After being postponed due to the Covid pandemic, the Montreux Jazz Festival will be held this July.

Line-up released for Switzerland's Montreux Jazz Festival
A statue of Freddie Mercury in the Swiss town of Montreux. Fabrice COFFRINI / AFP

British singer-songwriter Rag’n’Bone Man and French neofolk musician Woodkid are headlining this year’s Montreux Jazz Festival, downsized and to be held mostly outdoors due to the pandemic, organisers said Tuesday.

French-Lebanese trumpeter and composer Ibrahim Maalouf and British singer-songwriter Arlo Parks, who was named best breakthrough artist at this year’s Brit Awards, are also in the line-up.

“Small is beautiful,” is the informal slogan for the 55th edition of the festival, which was cancelled last year due to the coronavirus crisis.

The festival has been scheduled for July 2-17, coinciding with the planned loosening of anti-Covid measures in Switzerland.

Around 20,000 spectators are expected to turn out — more than 10 times fewer than in 2019, when some 250,000 took part, according to organisers.

For more than half a century, Montreux has been a magnet for big names of the music business and rising stars alike.

It has retained its jazz label despite dramatically expanding its repertoire, with big names in rock, punk, R&B and hip-hop also on the bill this year.
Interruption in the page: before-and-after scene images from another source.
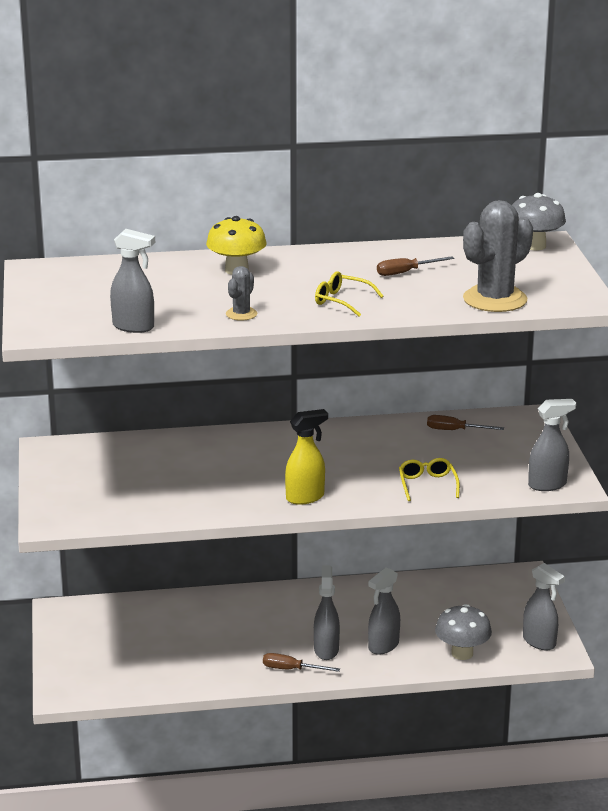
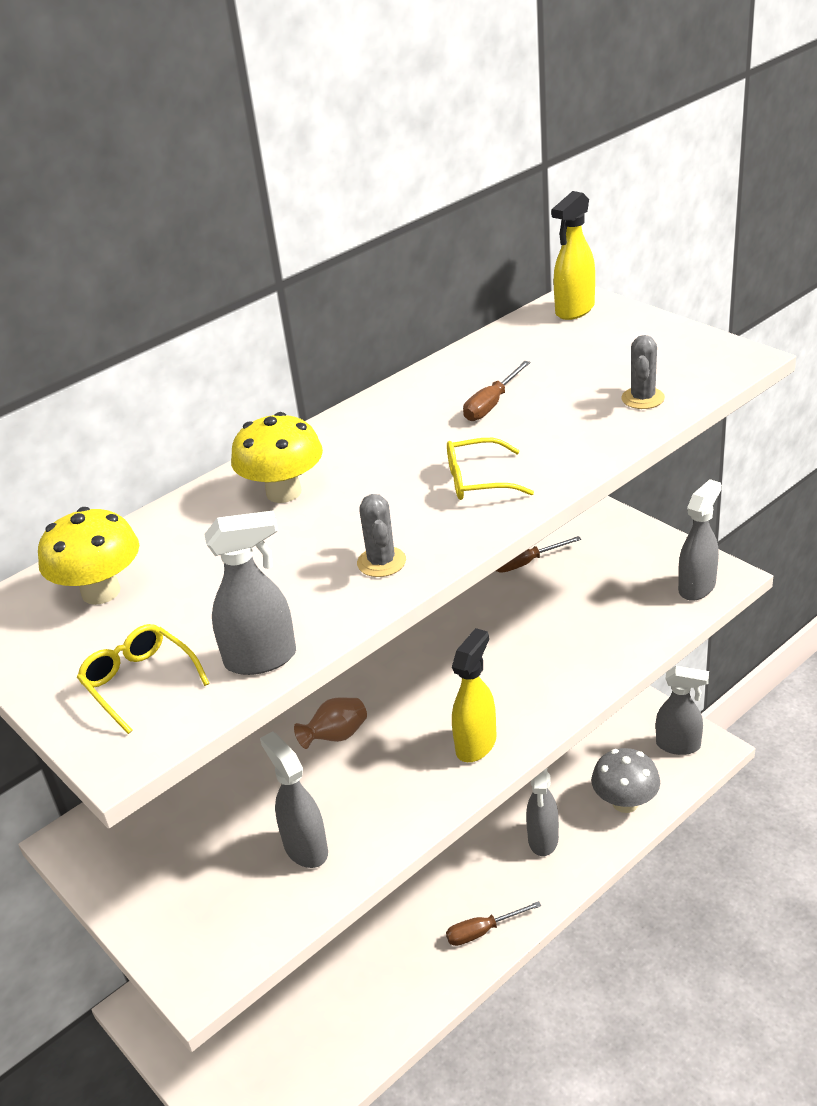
camera: 30 degrees left, 10 degrees up
grey spray bottle [314,565,340,660] -> grey spray bottle moved to [260,731,328,868]
yellow glasses [399,458,460,501] -> yellow glasses moved to [77,624,210,734]
grey cactus [463,200,533,312] -> grey cactus [621,335,665,409], size x0.48
grey mushroom [512,193,566,250] -> yellow spray bottle [551,191,595,320]
none -> yellow mushroom [38,507,139,605]
none -> brown vase [294,697,367,749]

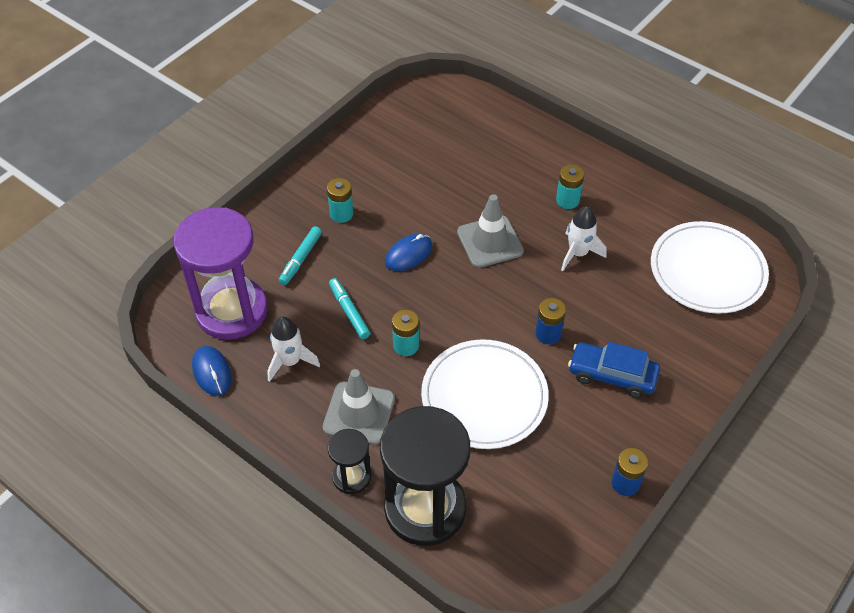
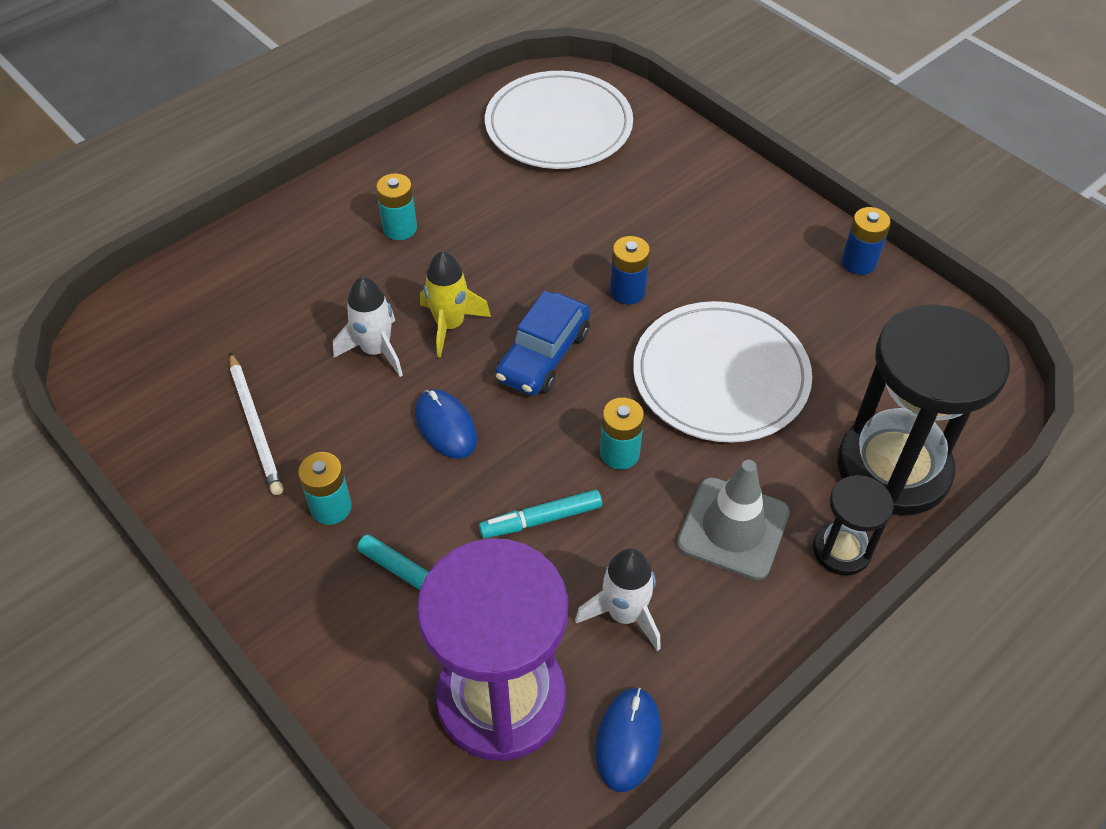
camera: 80 degrees left, 0 degrees up
blue mouse [192,346,231,396] -> blue mouse turned 60 degrees counterclockwise [596,688,661,792]
grey traffic cone [457,194,524,268] -> yellow rocket [420,251,491,358]
white rocket [561,206,607,271] -> white rocket moved to [333,277,403,377]
blue car [568,342,660,398] -> blue car moved to [495,291,590,396]
none -> white pencil [229,352,283,495]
The 2021 programme has been condensed and the format adjusted to easily adapt to the Covid-19 situation in the idyllic Swiss town of Montreux, on the shores of Lake Geneva.

The main stage has been built on the lake, 25 metres (80 feet) from the shore, opposite a grandstand that can hold up to 500 spectators.

It will be one of only four stages used for the festival — two for ticket holders and two free of charge — able to accommodate a total of up to 1,500 people a day.

Tickets go on sale on June 8. Organisers also said they would livestream several of the concerts “in order to bring the festival to a larger audience”.